▶ [出典抜粋]
● ● ● ● ●
富士みずほ通信 今月の表紙目次-マル得情報写真館絵画館登山周遊温泉歳時記今昔
歴史と自然野鳥山野草木-なんでも館吉田うどんクイズ富士山検定考ショッピング(広告)

情報源過去総目次リンクご挨拶メールプライバシーポリシー


中の茶屋〜吉田胎内 周辺案内1

→周辺案内2

1 中の茶屋と吉田胎内(概要と自然)

1−1 中の茶屋概要

中の茶屋は富士山吉田口登山道の茶屋の一つで、富士北麓では唯一現在も続いている茶屋です。一時中断していたものを主人の坂田さんが平成6年に復活して営業しています。江戸時代から続いて15代目だそうです。「富士禅定ガイド」によると「吉田口登山道は、室町時代に入ると、関東各地から富士詣の道者が非常に多くなり「妙法寺記」明応九年(1500)の条には「富士道者」の言葉がある。更に、同年の「勝山記」によれば「富士へ道者参ル事無限」と記されているほどで、この道は各地からの道者で賑わった。 吉田口登山道は富士講6世の食行身禄が、信徒の登山本道を北口と定め、吉田御師宿坊を山もとの拠点とし、御山(富士山)登拝の富士講中が参集し,大いに賑わったところである。」と説明されています。
● ● ● ● ●
▶ [表示データ]
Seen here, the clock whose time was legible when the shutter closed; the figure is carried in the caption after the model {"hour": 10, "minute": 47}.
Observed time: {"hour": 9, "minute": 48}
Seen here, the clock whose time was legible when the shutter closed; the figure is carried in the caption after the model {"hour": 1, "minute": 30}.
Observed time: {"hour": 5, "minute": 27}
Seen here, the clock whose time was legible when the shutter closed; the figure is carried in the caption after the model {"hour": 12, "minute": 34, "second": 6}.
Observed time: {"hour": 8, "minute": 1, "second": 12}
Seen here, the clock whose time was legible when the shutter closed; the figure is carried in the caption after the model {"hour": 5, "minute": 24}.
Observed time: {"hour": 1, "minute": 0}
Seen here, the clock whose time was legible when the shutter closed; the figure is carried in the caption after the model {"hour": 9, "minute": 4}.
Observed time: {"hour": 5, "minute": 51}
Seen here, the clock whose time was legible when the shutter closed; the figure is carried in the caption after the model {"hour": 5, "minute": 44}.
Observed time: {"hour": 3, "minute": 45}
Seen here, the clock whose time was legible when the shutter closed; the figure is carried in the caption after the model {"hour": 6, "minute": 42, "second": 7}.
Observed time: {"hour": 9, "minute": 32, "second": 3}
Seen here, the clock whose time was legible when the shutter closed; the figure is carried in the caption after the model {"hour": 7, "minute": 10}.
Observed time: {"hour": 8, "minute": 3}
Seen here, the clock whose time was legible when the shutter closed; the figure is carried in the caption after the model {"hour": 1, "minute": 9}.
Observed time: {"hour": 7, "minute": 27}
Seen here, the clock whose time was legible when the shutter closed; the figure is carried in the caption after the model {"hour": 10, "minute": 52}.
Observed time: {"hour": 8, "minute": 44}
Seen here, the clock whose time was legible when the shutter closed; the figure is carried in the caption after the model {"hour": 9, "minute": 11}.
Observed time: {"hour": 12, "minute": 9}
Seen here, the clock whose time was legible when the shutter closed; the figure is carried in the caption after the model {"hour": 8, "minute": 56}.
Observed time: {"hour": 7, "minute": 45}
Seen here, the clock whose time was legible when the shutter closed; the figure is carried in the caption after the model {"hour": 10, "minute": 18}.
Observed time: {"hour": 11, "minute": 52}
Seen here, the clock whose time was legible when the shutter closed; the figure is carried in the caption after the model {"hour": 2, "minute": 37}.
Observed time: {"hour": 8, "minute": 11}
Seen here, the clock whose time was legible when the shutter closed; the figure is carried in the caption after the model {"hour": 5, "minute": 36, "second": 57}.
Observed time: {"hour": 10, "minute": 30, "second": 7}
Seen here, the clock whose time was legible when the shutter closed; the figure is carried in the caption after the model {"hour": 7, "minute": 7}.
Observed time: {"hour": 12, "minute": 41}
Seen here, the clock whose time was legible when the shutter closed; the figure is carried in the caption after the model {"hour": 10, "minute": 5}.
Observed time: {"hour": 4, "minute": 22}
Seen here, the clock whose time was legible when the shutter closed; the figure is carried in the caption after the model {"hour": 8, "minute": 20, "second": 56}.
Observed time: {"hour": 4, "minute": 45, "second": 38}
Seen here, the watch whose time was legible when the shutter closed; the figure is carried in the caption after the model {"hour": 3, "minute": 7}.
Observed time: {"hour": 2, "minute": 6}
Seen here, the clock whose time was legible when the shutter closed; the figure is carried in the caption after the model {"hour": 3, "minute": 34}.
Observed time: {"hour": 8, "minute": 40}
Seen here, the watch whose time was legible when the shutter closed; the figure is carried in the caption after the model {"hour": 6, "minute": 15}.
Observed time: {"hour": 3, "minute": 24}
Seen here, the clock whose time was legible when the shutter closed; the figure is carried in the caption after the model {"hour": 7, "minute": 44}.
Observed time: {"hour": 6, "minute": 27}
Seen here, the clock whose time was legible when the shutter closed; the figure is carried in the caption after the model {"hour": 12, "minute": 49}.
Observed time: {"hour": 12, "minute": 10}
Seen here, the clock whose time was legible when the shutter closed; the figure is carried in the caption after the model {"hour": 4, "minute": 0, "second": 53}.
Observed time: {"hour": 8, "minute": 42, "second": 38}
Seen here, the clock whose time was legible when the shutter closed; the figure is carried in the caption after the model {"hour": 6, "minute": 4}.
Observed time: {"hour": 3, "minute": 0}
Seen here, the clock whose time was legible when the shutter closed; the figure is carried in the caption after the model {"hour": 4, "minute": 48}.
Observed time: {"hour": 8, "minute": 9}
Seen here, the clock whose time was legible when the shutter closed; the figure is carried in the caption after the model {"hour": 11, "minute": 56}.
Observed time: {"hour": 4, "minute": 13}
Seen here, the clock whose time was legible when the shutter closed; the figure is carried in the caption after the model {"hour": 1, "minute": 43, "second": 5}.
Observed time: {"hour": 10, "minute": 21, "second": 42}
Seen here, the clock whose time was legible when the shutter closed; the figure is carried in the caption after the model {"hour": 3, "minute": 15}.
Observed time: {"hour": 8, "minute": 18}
● ● ● ● ●
▶ [作業内容]
(1) 中の茶屋の文章の「情報源過去総目次リンクご挨拶メールプライバシーポリシー」から「ある。」と説明されています。」までを、「坂田さん」を「店主」に書き換えて示してください。
(2) 中の茶屋の文章によると、主人の坂田さんが中の茶屋を復活させたのは何年ですか。
(3) 中の茶屋の文章の最後の文に続けて、その先を書いてください。
これらの記録は中の茶屋の文章とは関係がありません。

▶ [作業の解答]
(1)
情報源過去総目次リンクご挨拶メールプライバシーポリシー


中の茶屋〜吉田胎内 周辺案内1

→周辺案内2

1 中の茶屋と吉田胎内(概要と自然)

1−1 中の茶屋概要

中の茶屋は富士山吉田口登山道の茶屋の一つで、富士北麓では唯一現在も続いている茶屋です。一時中断していたものを主人の店主が平成6年に復活して営業しています。江戸時代から続いて15代目だそうです。「富士禅定ガイド」によると「吉田口登山道は、室町時代に入ると、関東各地から富士詣の道者が非常に多くなり「妙法寺記」明応九年(1500)の条には「富士道者」の言葉がある。更に、同年の「勝山記」によれば「富士へ道者参ル事無限」と記されているほどで、この道は各地からの道者で賑わった。 吉田口登山道は富士講6世の食行身禄が、信徒の登山本道を北口と定め、吉田御師宿坊を山もとの拠点とし、御山(富士山)登拝の富士講中が参集し,大いに賑わったところである。」と説明されています。

(2) 平成6年です。

(3)
大月方面から富士山に向かうと猿橋宿、谷村宿と続き、小沼(現在の西桂町)に茶屋がありました。さらに富士山に向かい小明見を経て愛染を通り、下吉田から上吉田の宿に来ました。上吉田には御師の家がたくさんありますが、富士登山の人々を宿泊させたり、登山の案内をしたそうです。上吉田の宿を出発した登山者は富士山北口本宮浅間神社に詣で、諏訪ノ森を抜けて中の茶屋にひと休みしました。中の茶屋を過ぎると次は大石茶屋、馬返しとおおむね1里(4km)ごとに宿か茶屋があったようです。

江戸時代の富士登山は富士講と呼ばれる講者の登山で、白装束に身をかためた富士山信仰の登山でした。そんな茶屋の一つが中の茶屋です。

昭和の時代は坂田さんのおばあさんが営業していました。

現在は、その子供さんたちがそばをだして営業をしています。

御師:15世紀中ごろ富士への信仰が盛んになり始めると、登山の道者の清め、祓いをし、祈願・祈祷を行い、宿泊や登山の案内などの世話をし、登山の季節外には、富士山牛玉(ごおう)というお札を配り、祈祷をする人として御師がうまれたと考えられます。 富士山の登山口には御師の家があった。上吉田は御師の家が多く、現在でも営業はしていないが20軒近く残っている。御師の家は門構えに高い二本の石柱があり、奥に長く通路がある。現在も続いている富士講の人たちは夏の火祭の時期に御師の家に宿泊している。





富士講:富士山を信仰する団体。江戸時代は代表者が講社の積み立てたお金で富士山に詣でる登山をした。代表的なコースとして北口を登り、須走り口を下山、大山詣でをして江戸に戻った。江戸に808あったといわれるほど盛んだった。現在でも早稲田近くの富士講などいくつかは活動しているが、富士講と言うより保存会のような活動になっているものと思われる。富士吉田市が最近富士道行脚を企画し江戸東京から富士山まで歩く行事を行っている。(写真右:北口御師団が白装束で胎内祭に来た人に説明しているところ)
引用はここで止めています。